WORK ORDER: Change every "CBA" in the records to "Centralnego Biura Antykorupcyjnego" and reproduce the text with nothing else altered. Omit the pictures from your answer.

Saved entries

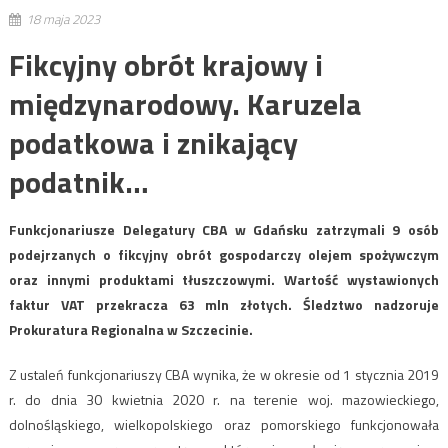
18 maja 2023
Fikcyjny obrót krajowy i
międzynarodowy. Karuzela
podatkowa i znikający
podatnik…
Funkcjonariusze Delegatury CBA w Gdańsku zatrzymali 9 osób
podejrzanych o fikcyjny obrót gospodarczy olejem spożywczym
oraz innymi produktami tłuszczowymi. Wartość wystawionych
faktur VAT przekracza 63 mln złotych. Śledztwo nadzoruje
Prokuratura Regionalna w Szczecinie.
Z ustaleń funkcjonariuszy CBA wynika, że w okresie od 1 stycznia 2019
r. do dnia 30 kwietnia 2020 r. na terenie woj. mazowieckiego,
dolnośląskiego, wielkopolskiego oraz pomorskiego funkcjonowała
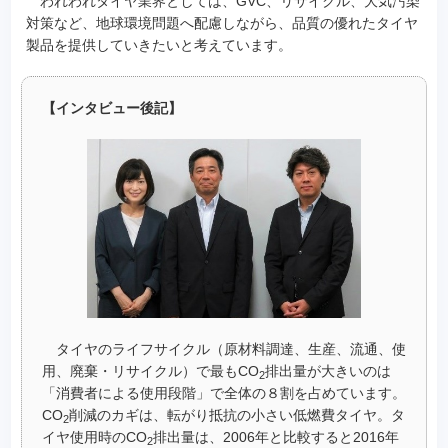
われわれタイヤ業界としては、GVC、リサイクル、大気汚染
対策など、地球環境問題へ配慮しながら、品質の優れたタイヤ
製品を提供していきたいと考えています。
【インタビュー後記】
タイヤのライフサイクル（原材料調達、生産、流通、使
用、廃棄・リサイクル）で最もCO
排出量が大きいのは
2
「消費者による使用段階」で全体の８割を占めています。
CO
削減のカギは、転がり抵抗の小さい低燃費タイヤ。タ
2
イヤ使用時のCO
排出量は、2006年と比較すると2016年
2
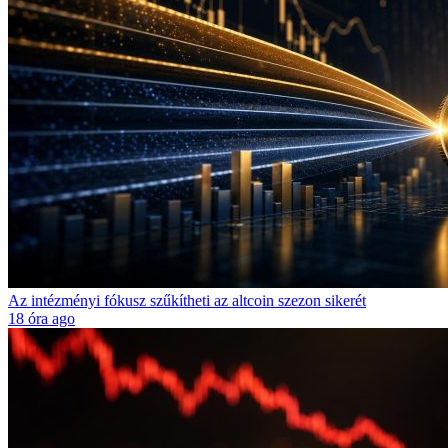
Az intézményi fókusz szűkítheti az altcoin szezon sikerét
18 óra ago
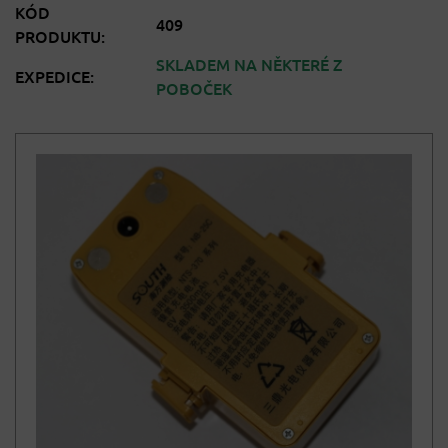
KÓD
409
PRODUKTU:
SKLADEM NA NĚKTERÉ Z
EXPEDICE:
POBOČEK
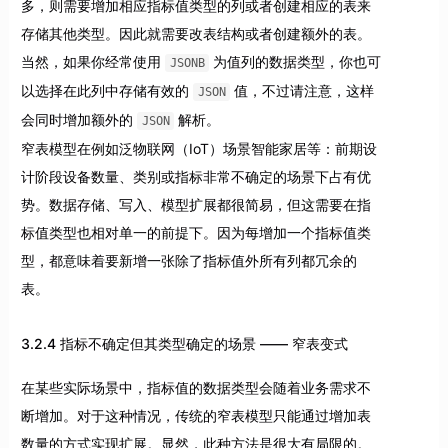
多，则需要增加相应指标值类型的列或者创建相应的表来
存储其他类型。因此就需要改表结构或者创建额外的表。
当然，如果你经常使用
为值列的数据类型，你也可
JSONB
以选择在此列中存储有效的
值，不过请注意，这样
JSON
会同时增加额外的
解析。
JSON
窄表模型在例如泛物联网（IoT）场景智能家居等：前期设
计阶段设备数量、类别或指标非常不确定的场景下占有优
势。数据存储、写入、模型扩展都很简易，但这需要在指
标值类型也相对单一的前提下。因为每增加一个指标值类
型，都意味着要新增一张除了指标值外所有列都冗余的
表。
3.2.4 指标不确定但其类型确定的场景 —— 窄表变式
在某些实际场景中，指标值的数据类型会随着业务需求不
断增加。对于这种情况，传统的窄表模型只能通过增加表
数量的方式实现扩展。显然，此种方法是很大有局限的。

SOLUTION:
18 maja 2023
Fikcyjny obrót krajowy i
międzynarodowy. Karuzela
podatkowa i znikający
podatnik…
Funkcjonariusze Delegatury Centralnego Biura Antykorupcyjnego w Gdańsku zatrzymali 9 osób
podejrzanych o fikcyjny obrót gospodarczy olejem spożywczym
oraz innymi produktami tłuszczowymi. Wartość wystawionych
faktur VAT przekracza 63 mln złotych. Śledztwo nadzoruje
Prokuratura Regionalna w Szczecinie.
Z ustaleń funkcjonariuszy Centralnego Biura Antykorupcyjnego wynika, że w okresie od 1 stycznia 2019
r. do dnia 30 kwietnia 2020 r. na terenie woj. mazowieckiego,
dolnośląskiego, wielkopolskiego oraz pomorskiego funkcjonowała
われわれタイヤ業界としては、GVC、リサイクル、大気汚染
対策など、地球環境問題へ配慮しながら、品質の優れたタイヤ
製品を提供していきたいと考えています。
【インタビュー後記】
タイヤのライフサイクル（原材料調達、生産、流通、使
用、廃棄・リサイクル）で最もCO
排出量が大きいのは
2
「消費者による使用段階」で全体の８割を占めています。
CO
削減のカギは、転がり抵抗の小さい低燃費タイヤ。タ
2
イヤ使用時のCO
排出量は、2006年と比較すると2016年
2
Az intézményi fókusz szűkítheti az altcoin szezon sikerét
18 óra ago
KÓD
409
PRODUKTU:
SKLADEM NA NĚKTERÉ Z
EXPEDICE:
POBOČEK
多，则需要增加相应指标值类型的列或者创建相应的表来
存储其他类型。因此就需要改表结构或者创建额外的表。
当然，如果你经常使用
为值列的数据类型，你也可
JSONB
以选择在此列中存储有效的
值，不过请注意，这样
JSON
会同时增加额外的
解析。
JSON
窄表模型在例如泛物联网（IoT）场景智能家居等：前期设
计阶段设备数量、类别或指标非常不确定的场景下占有优
势。数据存储、写入、模型扩展都很简易，但这需要在指
标值类型也相对单一的前提下。因为每增加一个指标值类
型，都意味着要新增一张除了指标值外所有列都冗余的
表。
3.2.4 指标不确定但其类型确定的场景 —— 窄表变式
在某些实际场景中，指标值的数据类型会随着业务需求不
断增加。对于这种情况，传统的窄表模型只能通过增加表
数量的方式实现扩展。显然，此种方法是很大有局限的。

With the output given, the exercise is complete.